Microsoft Chairman and CEO Satya Nadella added, “Our partnership with Nvidia spans every layer of the Copilot stack — from silicon to software — as we innovate together for this new age of AI. With Nvidia’s generative AI foundry service on Microsoft Azure, we’re providing new capabilities for enterprises and startups to build and deploy AI applications on our cloud.”

The first users of the AI foundry service through Azure include SAP SE, Amdocs, and Getty Images. Das called SAP “the first large commercial customer for this end-to-end workflow,” adding that SAP had used it to power up the Joule generative AI assistant that it announced back in September.

“Joule draws on SAP’s unique position at the nexus of business and technology, and builds on our relevant, reliable and responsible approach to Business AI,” said Christian Klein, CEO and member of the Executive Board of SAP SE. “In partnership with Nvidia, Joule can help customers unlock the potential of generative AI for their business by automating time-consuming tasks and quickly analyzing data to deliver more intelligent, personalized experiences.”

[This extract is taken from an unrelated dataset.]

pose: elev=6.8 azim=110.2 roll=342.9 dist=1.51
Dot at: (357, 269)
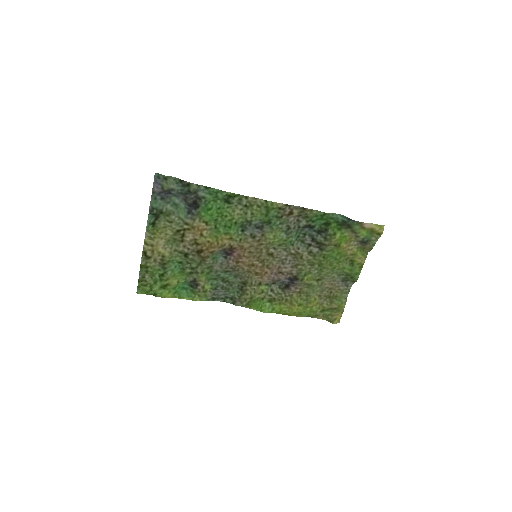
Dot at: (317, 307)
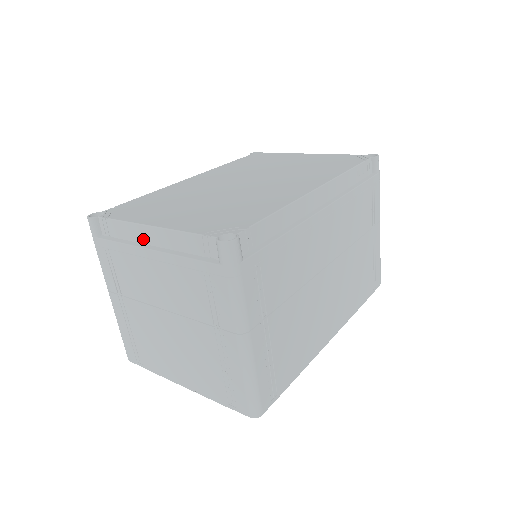
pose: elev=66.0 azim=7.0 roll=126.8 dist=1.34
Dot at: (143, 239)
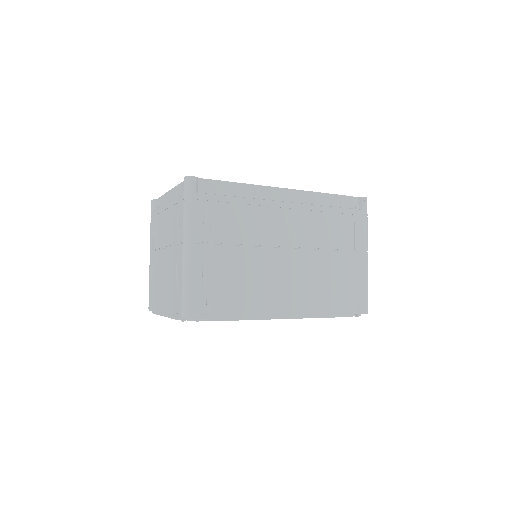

In addition to the AI foundry service, Nvidia also announced Tensor RT LLM v0.6 for Windows, an offering to provide faster inference, new foundation models and more tools for developers doing generative AI development on local RTX workstations. Das said this move nods to the notion that generative AI development is not just happening in data centers and clouds, but also on local client machines.

“If you think about democratizing enterprise generative AI, development generally has been done in the public cloud or in data centers, but we have a lot of client devices that have GPUs as well that people are using across companies for a variety of different purposes already,” Das said. “It should be possible to leverage the power of these GPUs that are local to the end user to do generative AI as well, so Nvidia has been working with Microsoft on enabling generative AI natively on Windows devices that have an Nvidia RTX GPU. The reason you want to do that is because there's various use cases that are built based on local applications that are hosted on Windows client devices that should be infused with generative AI.”

The ability to host some of those applications locally helps developers to be able to work with them offline, and helps users of the applications that may be having connectivity or latency issues and need to access an application locally.